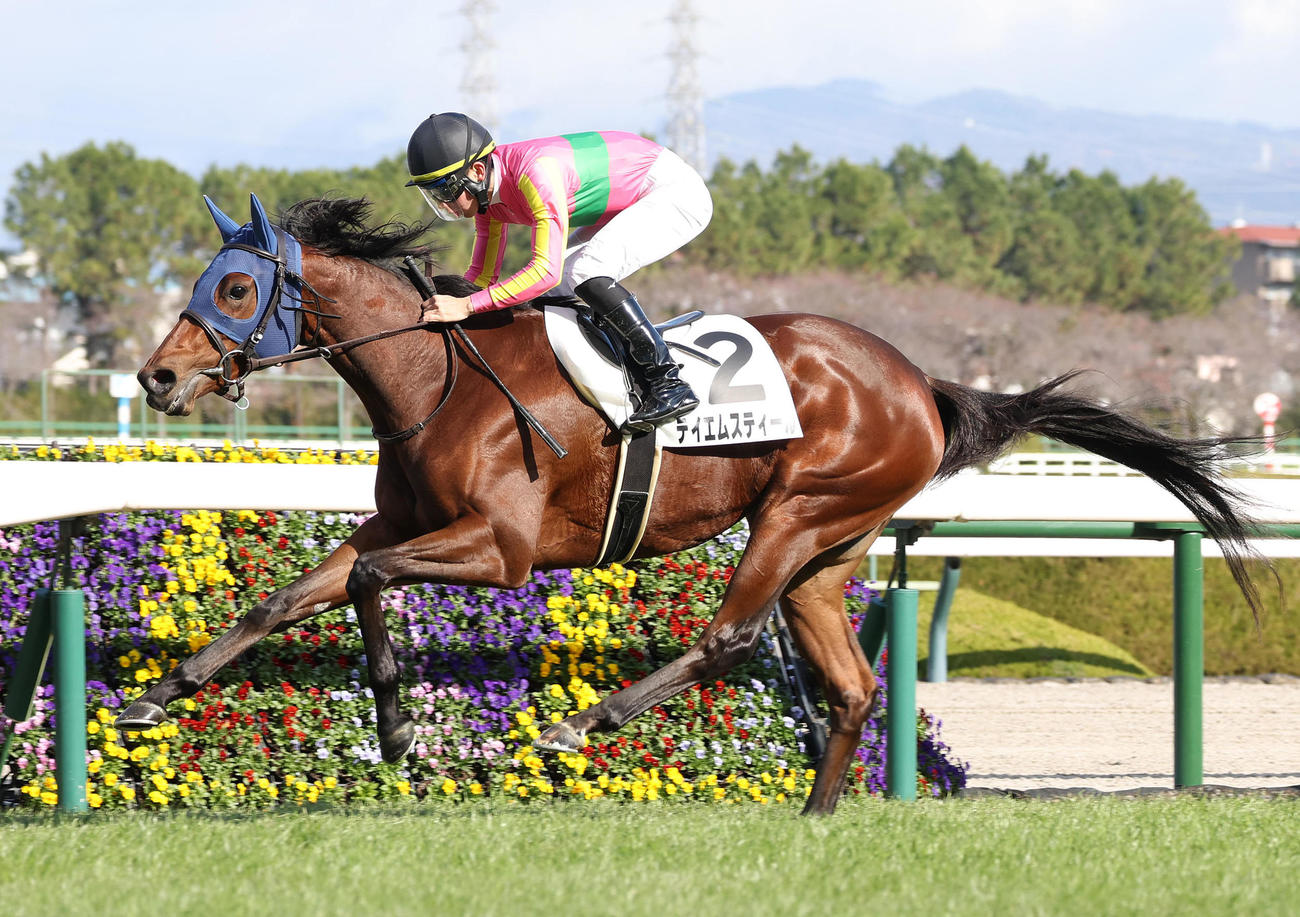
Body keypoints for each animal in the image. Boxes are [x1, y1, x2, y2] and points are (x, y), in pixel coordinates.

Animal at [120, 194, 1266, 815]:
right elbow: (291, 594)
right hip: (828, 552)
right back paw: (812, 816)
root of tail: (920, 382)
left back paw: (581, 722)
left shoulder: (499, 548)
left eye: (233, 289)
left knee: (728, 635)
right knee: (848, 684)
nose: (157, 379)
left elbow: (361, 578)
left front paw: (399, 722)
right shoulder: (404, 522)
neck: (433, 377)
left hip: (798, 512)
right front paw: (154, 693)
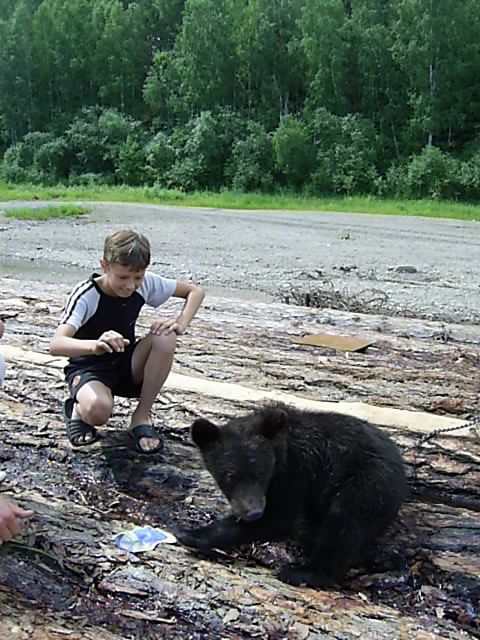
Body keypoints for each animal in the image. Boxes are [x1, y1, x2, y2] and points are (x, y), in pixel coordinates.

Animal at [177, 402, 407, 588]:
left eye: (261, 473)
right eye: (230, 475)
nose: (253, 512)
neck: (282, 450)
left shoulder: (295, 472)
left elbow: (279, 517)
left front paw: (191, 534)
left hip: (367, 483)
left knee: (345, 523)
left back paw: (302, 573)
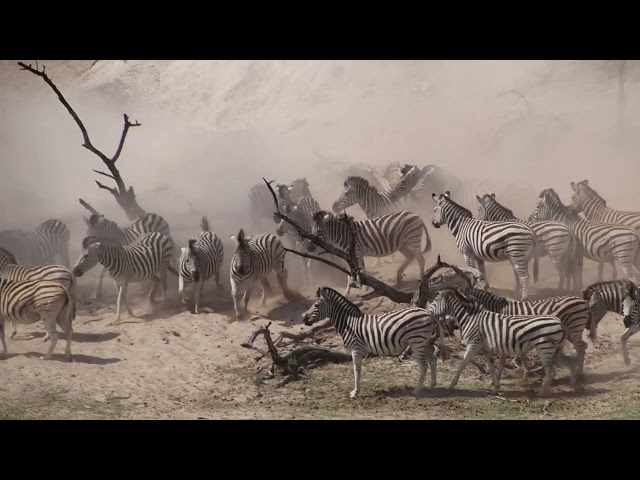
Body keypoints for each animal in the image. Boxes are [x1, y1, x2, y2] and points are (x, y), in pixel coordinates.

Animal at [300, 284, 444, 398]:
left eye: (316, 305)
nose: (304, 320)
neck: (349, 323)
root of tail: (427, 312)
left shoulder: (356, 348)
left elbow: (356, 370)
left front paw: (355, 392)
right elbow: (357, 370)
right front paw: (355, 391)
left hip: (417, 342)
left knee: (424, 365)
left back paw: (417, 390)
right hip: (425, 342)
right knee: (433, 361)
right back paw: (432, 385)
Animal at [424, 286, 576, 396]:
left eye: (435, 301)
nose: (426, 311)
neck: (470, 318)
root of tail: (559, 322)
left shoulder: (474, 344)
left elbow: (462, 363)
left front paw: (451, 385)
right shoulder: (486, 348)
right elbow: (492, 367)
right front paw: (495, 388)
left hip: (545, 348)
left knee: (551, 372)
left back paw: (542, 393)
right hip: (556, 350)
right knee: (569, 364)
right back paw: (575, 384)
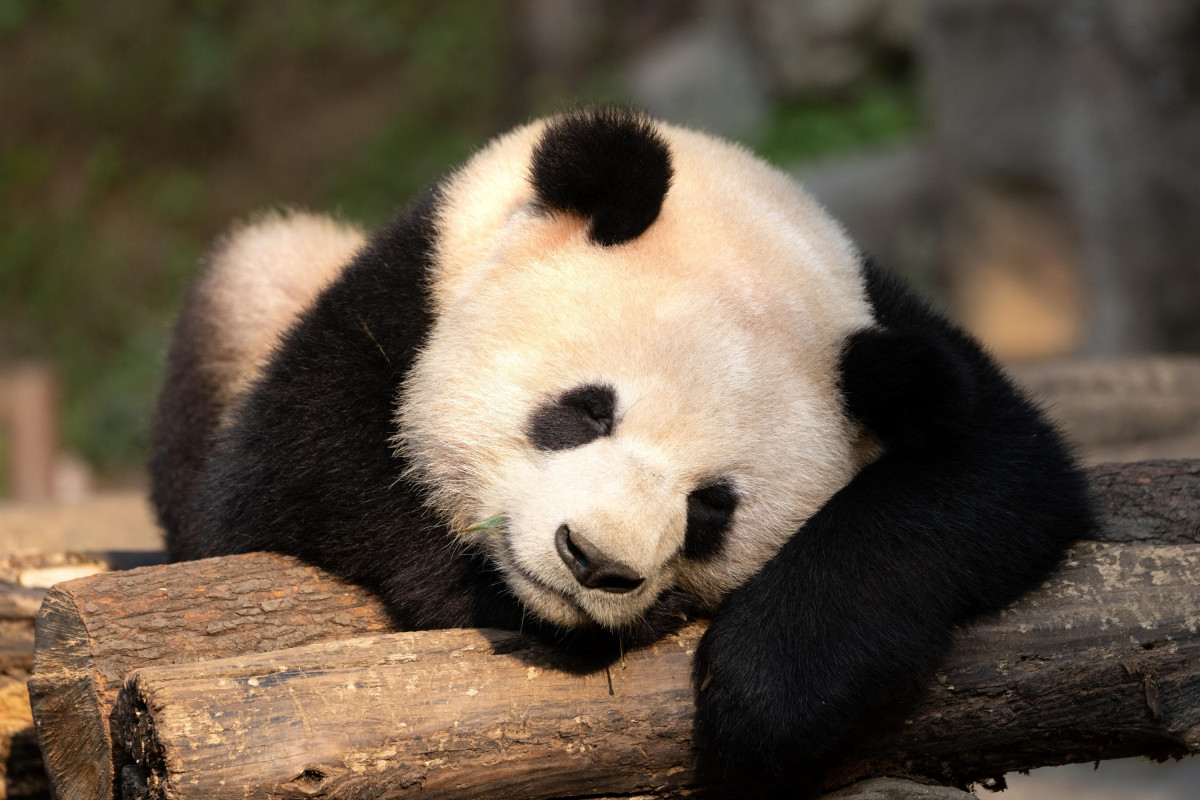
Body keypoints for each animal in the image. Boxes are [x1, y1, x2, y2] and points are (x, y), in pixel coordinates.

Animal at [151, 107, 1094, 773]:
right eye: (587, 411)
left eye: (712, 507)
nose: (594, 561)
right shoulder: (407, 284)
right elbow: (294, 471)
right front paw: (483, 590)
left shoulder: (899, 339)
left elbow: (998, 478)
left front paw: (771, 682)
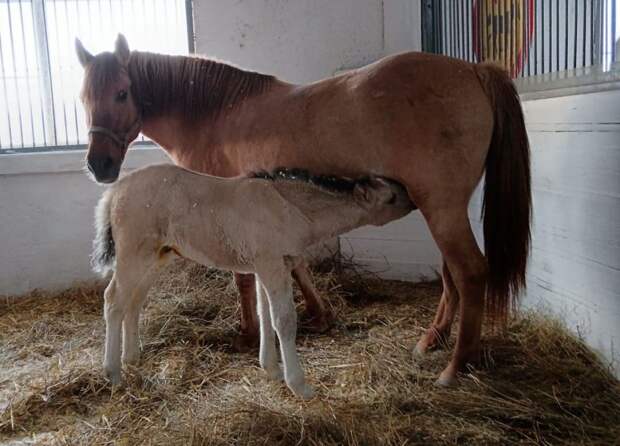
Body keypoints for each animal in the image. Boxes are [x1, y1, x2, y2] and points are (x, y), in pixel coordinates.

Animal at [91, 166, 412, 398]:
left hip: (156, 258)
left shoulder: (265, 267)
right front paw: (299, 386)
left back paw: (131, 358)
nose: (413, 199)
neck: (289, 209)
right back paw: (113, 373)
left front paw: (271, 369)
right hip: (134, 256)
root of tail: (114, 191)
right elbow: (284, 320)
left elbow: (265, 314)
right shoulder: (272, 265)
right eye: (391, 198)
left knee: (133, 302)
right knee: (113, 300)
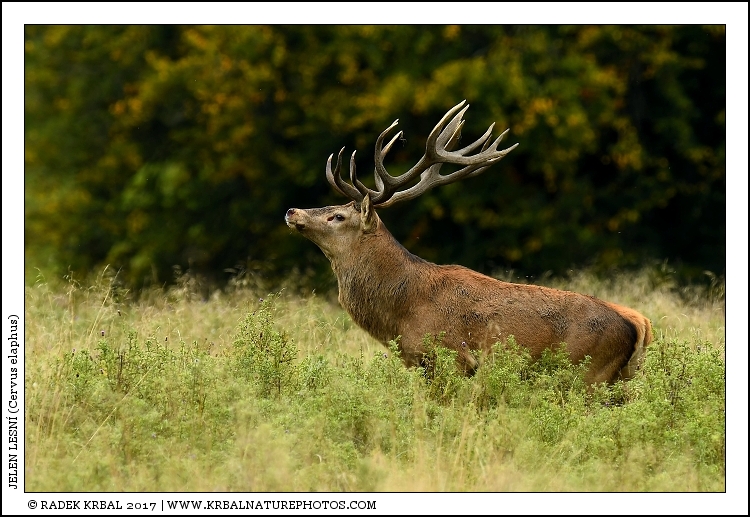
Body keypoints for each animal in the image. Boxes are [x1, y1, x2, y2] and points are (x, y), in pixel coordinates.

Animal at [285, 100, 652, 385]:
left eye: (337, 217)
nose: (292, 210)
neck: (401, 312)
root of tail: (639, 323)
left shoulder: (449, 357)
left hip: (587, 373)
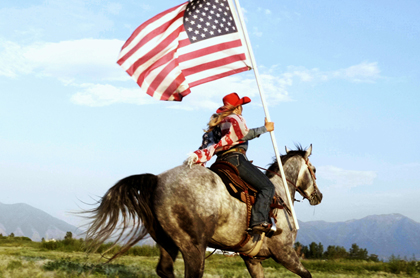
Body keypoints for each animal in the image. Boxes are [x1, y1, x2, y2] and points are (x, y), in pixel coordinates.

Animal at [84, 144, 322, 276]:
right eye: (314, 169)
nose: (318, 196)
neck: (280, 193)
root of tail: (158, 180)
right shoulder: (284, 253)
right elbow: (307, 275)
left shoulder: (252, 259)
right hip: (194, 247)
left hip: (167, 242)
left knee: (165, 270)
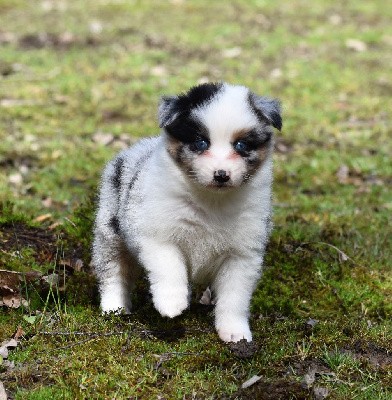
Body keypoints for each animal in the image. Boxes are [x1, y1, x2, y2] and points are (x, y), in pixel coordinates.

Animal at [92, 83, 282, 342]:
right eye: (201, 143)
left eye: (241, 145)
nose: (221, 175)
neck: (211, 201)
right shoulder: (156, 234)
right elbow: (169, 266)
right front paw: (171, 304)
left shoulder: (242, 254)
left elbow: (235, 297)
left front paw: (235, 333)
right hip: (109, 231)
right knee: (113, 270)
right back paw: (114, 307)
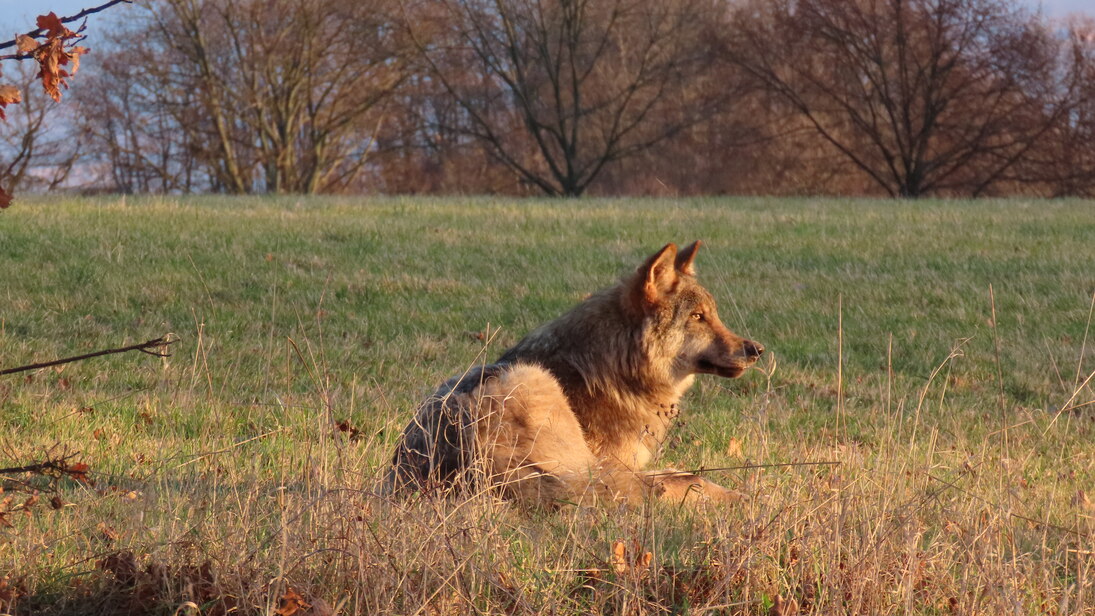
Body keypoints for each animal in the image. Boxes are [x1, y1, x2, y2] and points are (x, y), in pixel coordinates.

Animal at [384, 241, 764, 507]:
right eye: (698, 317)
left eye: (714, 315)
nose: (756, 349)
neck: (617, 363)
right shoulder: (609, 467)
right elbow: (680, 479)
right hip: (534, 387)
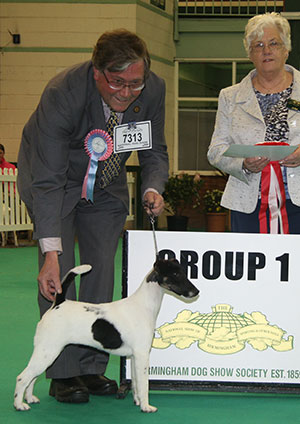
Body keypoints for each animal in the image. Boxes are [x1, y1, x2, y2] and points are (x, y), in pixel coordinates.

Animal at [15, 256, 200, 412]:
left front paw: (138, 401)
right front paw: (146, 407)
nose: (196, 292)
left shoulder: (134, 357)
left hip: (45, 353)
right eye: (175, 274)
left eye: (183, 272)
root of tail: (57, 304)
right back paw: (20, 405)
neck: (144, 305)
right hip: (48, 351)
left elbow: (136, 384)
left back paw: (30, 398)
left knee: (32, 377)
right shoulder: (142, 355)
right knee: (23, 377)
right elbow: (144, 385)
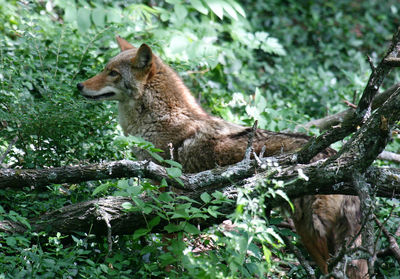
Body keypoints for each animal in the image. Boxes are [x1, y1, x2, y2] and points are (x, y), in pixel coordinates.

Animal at [77, 36, 368, 278]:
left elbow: (170, 255)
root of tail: (339, 159)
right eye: (104, 69)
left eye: (112, 73)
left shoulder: (172, 205)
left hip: (312, 233)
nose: (79, 85)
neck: (158, 119)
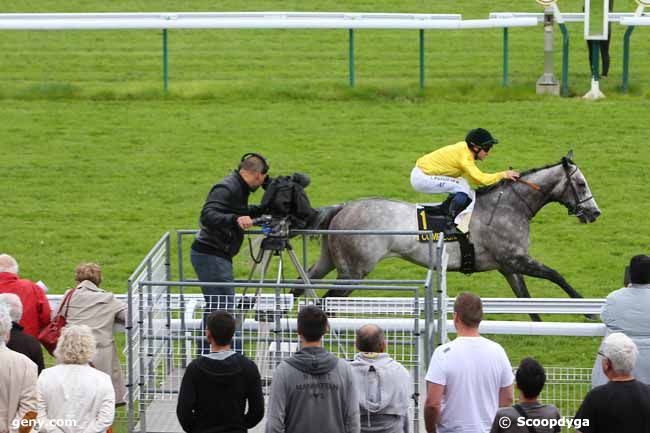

= EXERCISE GOAL =
Copy out all lines of the listing above that include "back".

= EXERCISE SOLUTION =
right back paw: (812, 816)
left back paw: (581, 722)
left back paw: (302, 573)
left back paw: (417, 390)
right back paw: (432, 385)
left back paw: (542, 393)
right back paw: (575, 384)
left back paw: (131, 358)
right back paw: (113, 373)
right back paw: (114, 307)
right back paw: (20, 405)
left back paw: (30, 398)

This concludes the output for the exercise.